§ **Exercise instructions**: Reproduce the data below, changing "common name" to "vernacular name" wherever it occurs and leaving everything else unaltered.

§ **Records for the task**:
################

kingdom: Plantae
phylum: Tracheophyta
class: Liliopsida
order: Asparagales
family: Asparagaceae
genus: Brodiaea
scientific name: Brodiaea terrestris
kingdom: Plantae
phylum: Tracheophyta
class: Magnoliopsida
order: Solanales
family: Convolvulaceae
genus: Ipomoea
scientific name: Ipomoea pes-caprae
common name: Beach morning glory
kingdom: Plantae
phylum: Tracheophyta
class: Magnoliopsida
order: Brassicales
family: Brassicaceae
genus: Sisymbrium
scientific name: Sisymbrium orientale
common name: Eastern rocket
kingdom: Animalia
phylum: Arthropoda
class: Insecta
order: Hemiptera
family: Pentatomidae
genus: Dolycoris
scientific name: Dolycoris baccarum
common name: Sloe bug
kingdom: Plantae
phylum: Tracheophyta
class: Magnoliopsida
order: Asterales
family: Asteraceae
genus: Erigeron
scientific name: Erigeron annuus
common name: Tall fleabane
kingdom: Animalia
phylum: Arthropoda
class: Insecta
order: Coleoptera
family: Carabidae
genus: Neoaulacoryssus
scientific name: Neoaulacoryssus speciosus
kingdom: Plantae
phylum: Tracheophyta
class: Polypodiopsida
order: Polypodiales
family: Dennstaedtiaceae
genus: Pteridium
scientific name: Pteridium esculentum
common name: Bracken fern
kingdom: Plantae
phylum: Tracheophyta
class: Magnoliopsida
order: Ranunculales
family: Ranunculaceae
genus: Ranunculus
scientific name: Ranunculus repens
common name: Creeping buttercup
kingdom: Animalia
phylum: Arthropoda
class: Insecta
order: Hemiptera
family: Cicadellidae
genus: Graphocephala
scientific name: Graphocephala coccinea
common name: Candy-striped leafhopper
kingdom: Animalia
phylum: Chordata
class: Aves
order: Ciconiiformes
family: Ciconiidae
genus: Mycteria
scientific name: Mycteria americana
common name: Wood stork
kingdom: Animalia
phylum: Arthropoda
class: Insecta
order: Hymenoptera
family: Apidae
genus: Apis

################

§ **The result**:
kingdom: Plantae
phylum: Tracheophyta
class: Liliopsida
order: Asparagales
family: Asparagaceae
genus: Brodiaea
scientific name: Brodiaea terrestris
kingdom: Plantae
phylum: Tracheophyta
class: Magnoliopsida
order: Solanales
family: Convolvulaceae
genus: Ipomoea
scientific name: Ipomoea pes-caprae
vernacular name: Beach morning glory
kingdom: Plantae
phylum: Tracheophyta
class: Magnoliopsida
order: Brassicales
family: Brassicaceae
genus: Sisymbrium
scientific name: Sisymbrium orientale
vernacular name: Eastern rocket
kingdom: Animalia
phylum: Arthropoda
class: Insecta
order: Hemiptera
family: Pentatomidae
genus: Dolycoris
scientific name: Dolycoris baccarum
vernacular name: Sloe bug
kingdom: Plantae
phylum: Tracheophyta
class: Magnoliopsida
order: Asterales
family: Asteraceae
genus: Erigeron
scientific name: Erigeron annuus
vernacular name: Tall fleabane
kingdom: Animalia
phylum: Arthropoda
class: Insecta
order: Coleoptera
family: Carabidae
genus: Neoaulacoryssus
scientific name: Neoaulacoryssus speciosus
kingdom: Plantae
phylum: Tracheophyta
class: Polypodiopsida
order: Polypodiales
family: Dennstaedtiaceae
genus: Pteridium
scientific name: Pteridium esculentum
vernacular name: Bracken fern
kingdom: Plantae
phylum: Tracheophyta
class: Magnoliopsida
order: Ranunculales
family: Ranunculaceae
genus: Ranunculus
scientific name: Ranunculus repens
vernacular name: Creeping buttercup
kingdom: Animalia
phylum: Arthropoda
class: Insecta
order: Hemiptera
family: Cicadellidae
genus: Graphocephala
scientific name: Graphocephala coccinea
vernacular name: Candy-striped leafhopper
kingdom: Animalia
phylum: Chordata
class: Aves
order: Ciconiiformes
family: Ciconiidae
genus: Mycteria
scientific name: Mycteria americana
vernacular name: Wood stork
kingdom: Animalia
phylum: Arthropoda
class: Insecta
order: Hymenoptera
family: Apidae
genus: Apis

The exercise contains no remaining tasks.